Fill out the [interest form](https://forms.gle/mQfQDUXbKfp2St1z7), [sign up for our newsletter](https://mailchi.mp/tensormesh/lmcache-sign-up-newsletter), or [drop an email](contact@lmcache.ai), and our team will reach out to you!

# 🛣️ News and Milestones

- [x] LMCache V1 with vLLM integration with following features is live 🔥
  * High performance CPU KVCache offloading
  * Disaggregated prefill
  * P2P KVCache sharing
- [x] LMCache is supported in the [vLLM production stack ecosystem](https://github.com/vllm-project/production-stack/tree/main) 
- [x] User and developer documentation
- [x] Stable support for non-prefix KV caches
- [x] Support installation through pip install and integrate with latest vLLM
- [x] First release of LMCache 


# 📖 Blogs and documentations

Our latest [blog posts](https://lmcache.github.io) and the [documentation](https://docs.lmcache.ai/) pages are available online

# Community meeting

The community meeting for LMCache is hosted weekly.
Meeting Details:

- Tuesdays at 9:00 AM PT – [Add to Calendar](https://drive.google.com/file/d/15Xz8-LtpBQ5QgR7KrorOOyfuohCFQmwn/view?usp=drive_link)
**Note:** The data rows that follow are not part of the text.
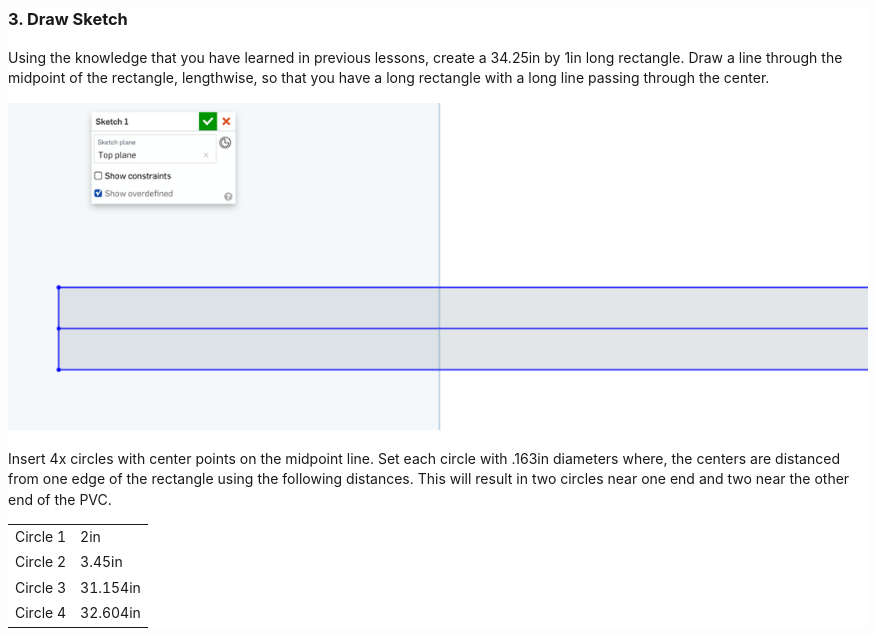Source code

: ### 3. Draw Sketch
Using the knowledge that you have learned in previous lessons, create a 34.25in by 1in long rectangle. Draw a line through the midpoint of the rectangle, lengthwise, so that you have a long rectangle with a long line passing through the center.

![](images/image2.png "create sketch")

Insert 4x circles with center points on the midpoint line. Set each circle with .163in diameters where, the centers are distanced from one edge of the rectangle using the following distances. This will result in two circles near one end and two near the other end of the PVC.

<table>
  <tr>
   <td>
Circle 1
   </td>
   <td>2in
   </td>
  </tr>
  <tr>
   <td>Circle 2
   </td>
   <td>3.45in
   </td>
  </tr>
  <tr>
   <td>Circle 3
   </td>
   <td>31.154in
   </td>
  </tr>
  <tr>
   <td>Circle 4
   </td>
   <td>32.604in
   </td>
  </tr>
</table>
- Tuesdays at 6:30 PM PT – [Add to Calendar](https://drive.google.com/file/d/1WMZNFXV24kWzprDjvO-jQ7mOY7whqEdG/view?usp=drive_link)
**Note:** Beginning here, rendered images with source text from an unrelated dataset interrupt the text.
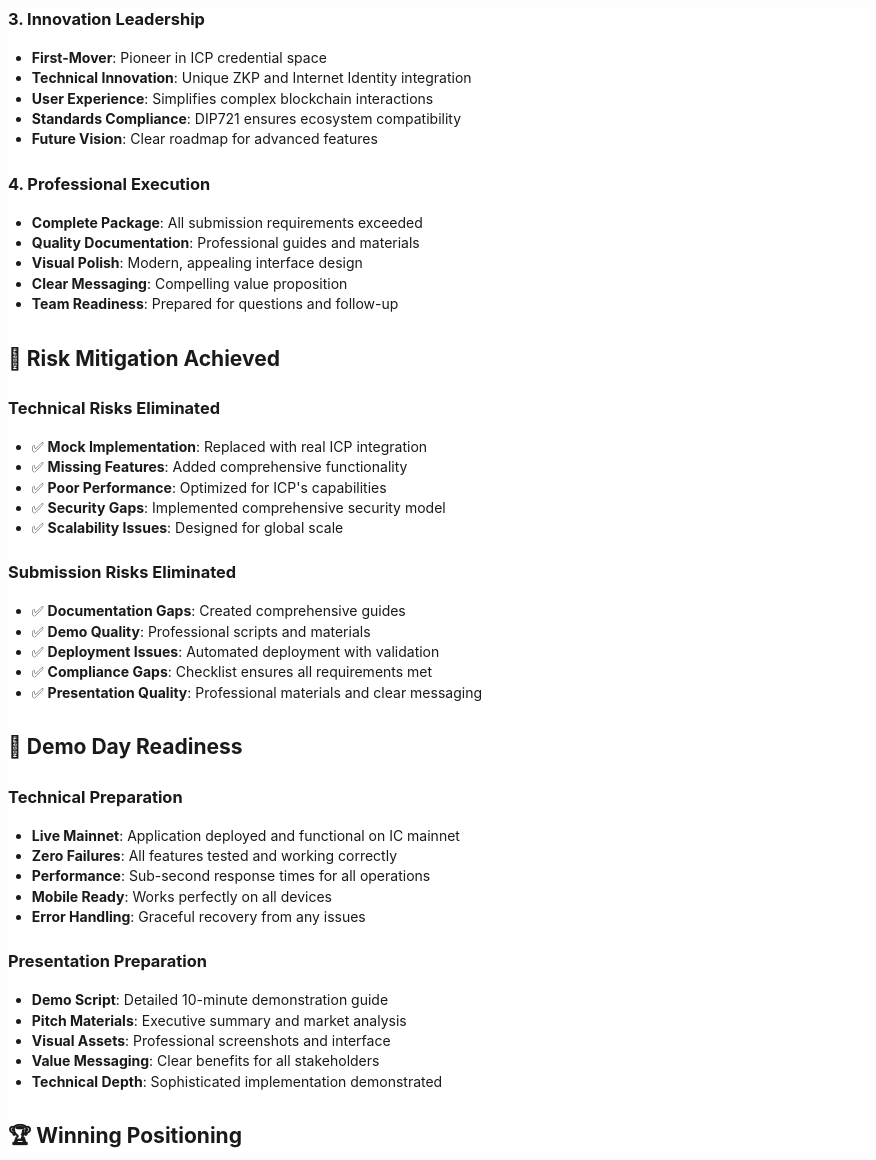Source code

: ### 3. Innovation Leadership
- **First-Mover**: Pioneer in ICP credential space
- **Technical Innovation**: Unique ZKP and Internet Identity integration
- **User Experience**: Simplifies complex blockchain interactions
- **Standards Compliance**: DIP721 ensures ecosystem compatibility
- **Future Vision**: Clear roadmap for advanced features

### 4. Professional Execution
- **Complete Package**: All submission requirements exceeded
- **Quality Documentation**: Professional guides and materials
- **Visual Polish**: Modern, appealing interface design
- **Clear Messaging**: Compelling value proposition
- **Team Readiness**: Prepared for questions and follow-up

## 🚨 Risk Mitigation Achieved

### Technical Risks Eliminated
- ✅ **Mock Implementation**: Replaced with real ICP integration
- ✅ **Missing Features**: Added comprehensive functionality
- ✅ **Poor Performance**: Optimized for ICP's capabilities
- ✅ **Security Gaps**: Implemented comprehensive security model
- ✅ **Scalability Issues**: Designed for global scale

### Submission Risks Eliminated
- ✅ **Documentation Gaps**: Created comprehensive guides
- ✅ **Demo Quality**: Professional scripts and materials
- ✅ **Deployment Issues**: Automated deployment with validation
- ✅ **Compliance Gaps**: Checklist ensures all requirements met
- ✅ **Presentation Quality**: Professional materials and clear messaging

## 🎪 Demo Day Readiness

### Technical Preparation
- **Live Mainnet**: Application deployed and functional on IC mainnet
- **Zero Failures**: All features tested and working correctly
- **Performance**: Sub-second response times for all operations
- **Mobile Ready**: Works perfectly on all devices
- **Error Handling**: Graceful recovery from any issues

### Presentation Preparation
- **Demo Script**: Detailed 10-minute demonstration guide
- **Pitch Materials**: Executive summary and market analysis
- **Visual Assets**: Professional screenshots and interface
- **Value Messaging**: Clear benefits for all stakeholders
- **Technical Depth**: Sophisticated implementation demonstrated

## 🏆 Winning Positioning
Meetings **alternate weekly** between the two times. All are welcome to join!

## Contributing

We welcome and value any contributions and collaborations.  Please check out [CONTRIBUTING.md](CONTRIBUTING.md) for how to get involved.


## Citation
If you use LMCache for your research, please cite our papers:

```
@inproceedings{liu2024cachegen,
  title={Cachegen: Kv cache compression and streaming for fast large language model serving},
  author={Liu, Yuhan and Li, Hanchen and Cheng, Yihua and Ray, Siddhant and Huang, Yuyang and Zhang, Qizheng and Du, Kuntai and Yao, Jiayi and Lu, Shan and Ananthanarayanan, Ganesh and others},
  booktitle={Proceedings of the ACM SIGCOMM 2024 Conference},
  pages={38--56},
  year={2024}
}

@article{cheng2024large,
  title={Do Large Language Models Need a Content Delivery Network?},
  author={Cheng, Yihua and Du, Kuntai and Yao, Jiayi and Jiang, Junchen},
  journal={arXiv preprint arXiv:2409.13761},
  year={2024}
}

@article{yao2024cacheblend,
  title={CacheBlend: Fast Large Language Model Serving with Cached Knowledge Fusion},
  author={Yao, Jiayi and Li, Hanchen and Liu, Yuhan and Ray, Siddhant and Cheng, Yihua and Zhang, Qizheng and Du, Kuntai and Lu, Shan and Jiang, Junchen},
  journal={arXiv preprint arXiv:2405.16444},
  year={2024}
}
```

## License

This project is licensed under Apache License 2.0. See the [LICENSE](LICENSE) file for details.